Exercise aim — Retype all entries exactly, skipping pictures.

————

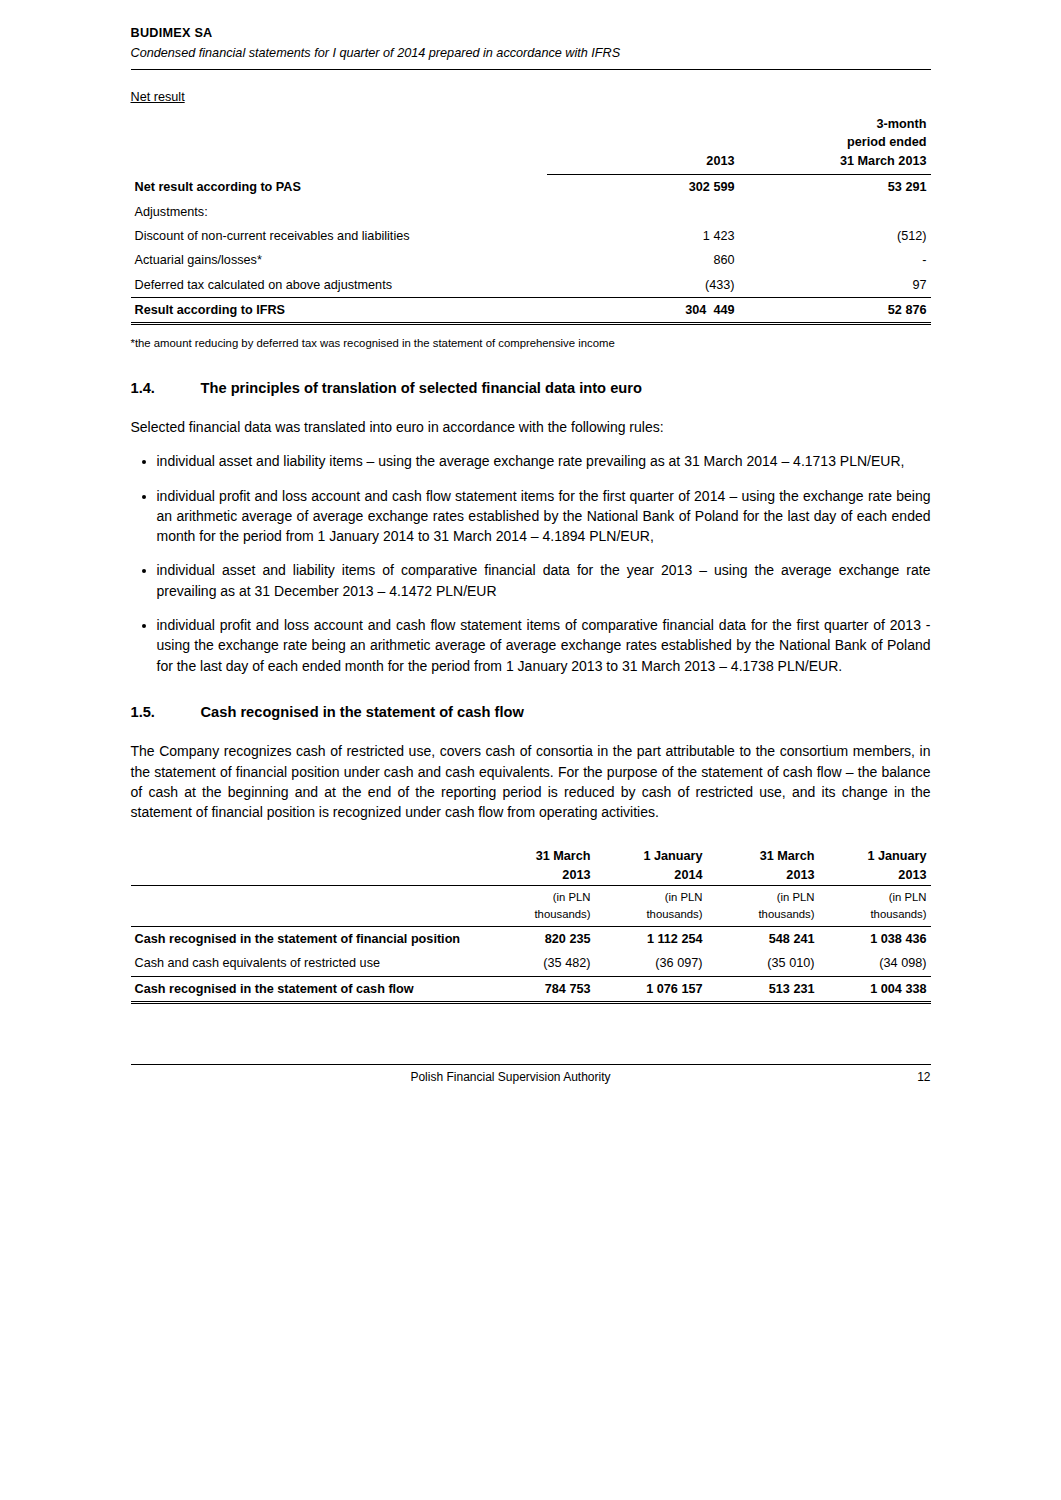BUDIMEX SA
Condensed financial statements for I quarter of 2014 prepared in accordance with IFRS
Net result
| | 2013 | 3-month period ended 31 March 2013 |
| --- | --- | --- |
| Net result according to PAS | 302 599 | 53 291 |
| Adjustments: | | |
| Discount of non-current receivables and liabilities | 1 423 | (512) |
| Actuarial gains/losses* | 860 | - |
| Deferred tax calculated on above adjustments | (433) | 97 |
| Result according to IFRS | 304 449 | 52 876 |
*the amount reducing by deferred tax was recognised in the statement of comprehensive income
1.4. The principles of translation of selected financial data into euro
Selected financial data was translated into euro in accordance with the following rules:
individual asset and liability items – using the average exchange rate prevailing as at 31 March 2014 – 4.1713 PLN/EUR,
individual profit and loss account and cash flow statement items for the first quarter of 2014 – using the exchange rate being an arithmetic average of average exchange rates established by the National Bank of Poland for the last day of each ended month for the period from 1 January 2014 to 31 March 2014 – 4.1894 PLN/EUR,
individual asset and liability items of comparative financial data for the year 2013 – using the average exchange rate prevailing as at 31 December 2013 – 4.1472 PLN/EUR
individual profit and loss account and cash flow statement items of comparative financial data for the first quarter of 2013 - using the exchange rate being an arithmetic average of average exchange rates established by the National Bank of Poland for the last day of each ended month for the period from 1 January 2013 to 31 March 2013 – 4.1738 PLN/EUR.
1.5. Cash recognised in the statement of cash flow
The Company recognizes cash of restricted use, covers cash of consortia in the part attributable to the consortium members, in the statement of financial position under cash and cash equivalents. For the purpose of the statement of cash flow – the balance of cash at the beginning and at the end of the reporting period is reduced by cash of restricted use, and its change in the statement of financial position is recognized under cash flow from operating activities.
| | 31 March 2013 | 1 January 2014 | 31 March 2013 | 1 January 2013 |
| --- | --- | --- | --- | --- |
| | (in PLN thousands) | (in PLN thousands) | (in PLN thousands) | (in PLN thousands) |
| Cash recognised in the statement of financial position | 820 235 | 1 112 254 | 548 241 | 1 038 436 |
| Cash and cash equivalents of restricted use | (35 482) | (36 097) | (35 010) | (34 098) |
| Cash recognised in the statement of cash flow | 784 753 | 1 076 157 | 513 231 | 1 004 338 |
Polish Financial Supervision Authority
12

————

Output for this task —
BUDIMEX SA
Condensed financial statements for I quarter of 2014 prepared in accordance with IFRS
Net result
| | 2013 | 3-month period ended 31 March 2013 |
| --- | --- | --- |
| Net result according to PAS | 302 599 | 53 291 |
| Adjustments: | | |
| Discount of non-current receivables and liabilities | 1 423 | (512) |
| Actuarial gains/losses* | 860 | - |
| Deferred tax calculated on above adjustments | (433) | 97 |
| Result according to IFRS | 304 449 | 52 876 |
*the amount reducing by deferred tax was recognised in the statement of comprehensive income
1.4. The principles of translation of selected financial data into euro
Selected financial data was translated into euro in accordance with the following rules:
individual asset and liability items – using the average exchange rate prevailing as at 31 March 2014 – 4.1713 PLN/EUR,
individual profit and loss account and cash flow statement items for the first quarter of 2014 – using the exchange rate being an arithmetic average of average exchange rates established by the National Bank of Poland for the last day of each ended month for the period from 1 January 2014 to 31 March 2014 – 4.1894 PLN/EUR,
individual asset and liability items of comparative financial data for the year 2013 – using the average exchange rate prevailing as at 31 December 2013 – 4.1472 PLN/EUR
individual profit and loss account and cash flow statement items of comparative financial data for the first quarter of 2013 - using the exchange rate being an arithmetic average of average exchange rates established by the National Bank of Poland for the last day of each ended month for the period from 1 January 2013 to 31 March 2013 – 4.1738 PLN/EUR.
1.5. Cash recognised in the statement of cash flow
The Company recognizes cash of restricted use, covers cash of consortia in the part attributable to the consortium members, in the statement of financial position under cash and cash equivalents. For the purpose of the statement of cash flow – the balance of cash at the beginning and at the end of the reporting period is reduced by cash of restricted use, and its change in the statement of financial position is recognized under cash flow from operating activities.
| | 31 March 2013 | 1 January 2014 | 31 March 2013 | 1 January 2013 |
| --- | --- | --- | --- | --- |
| | (in PLN thousands) | (in PLN thousands) | (in PLN thousands) | (in PLN thousands) |
| Cash recognised in the statement of financial position | 820 235 | 1 112 254 | 548 241 | 1 038 436 |
| Cash and cash equivalents of restricted use | (35 482) | (36 097) | (35 010) | (34 098) |
| Cash recognised in the statement of cash flow | 784 753 | 1 076 157 | 513 231 | 1 004 338 |
Polish Financial Supervision Authority
12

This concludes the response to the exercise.